I was wondering, how on earth this company even came to be listed on NASDAQ, since they have no products and no revenue.

So I looked it up and basically it looks like they acquired a company which was ALREADY listed on NASDAQ then renamed it.

> In March 2020, Nikola announced its plans to merge with VectoIQ[10] Acquisition Corporation[11] (ticker VTIQ), a publicly traded special purpose acquisition company run by former General Motors Co. executive Steve Girsky. This resulted in the combined company being listed on the NASDAQ exchange with the NKLA ticker symbol.[12] Nikola’s stock began trading on June 4, 2020, a day after the merger was completed

- https://en.wikipedia.org/wiki/Nikola_Corporation

>So I looked it up and basically it looks like they acquired a company which was ALREADY listed on NASDAQ then renamed it

Not just any company, a Spac.

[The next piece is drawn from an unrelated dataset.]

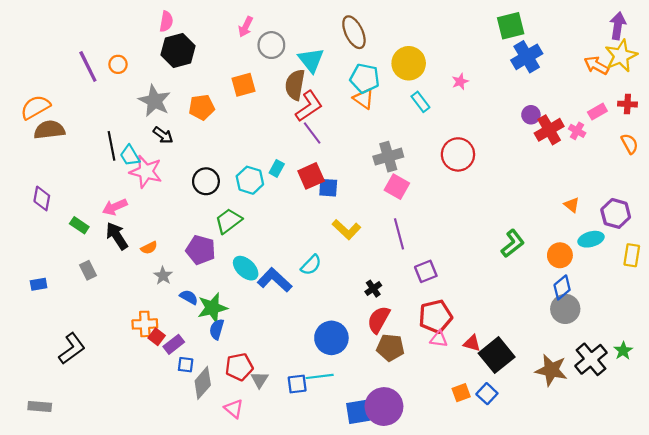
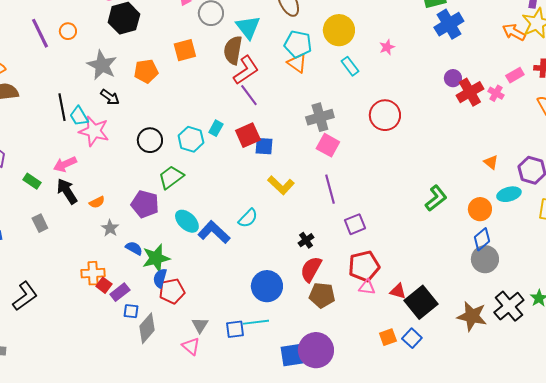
red pentagon: (239, 367) -> (172, 291), moved
pink triangle: (234, 409) -> (191, 346), moved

Special purpose acquisition company. That's their purpose, they're not actually companies, but blank check investment vehicles.

It's a way to go public without an IPO. And unlike reverse mergers with actual companies spacs are clean since they're shell companies.

They're neither shady nor unusual, though.

  • Reverse Takeovers (RTOs) are super-common in Australia. A lot of broken mining companies whose exploration came up blank wind up sitting around still with a symbol on the ASX. This is used as an easy way to list - although the prognosis is not normally good (i.e. anyone evading the scrutiny of a listing starts a bit behind the 8-ball). Given how expensive and complex listing is, it's not the worst thing in the world.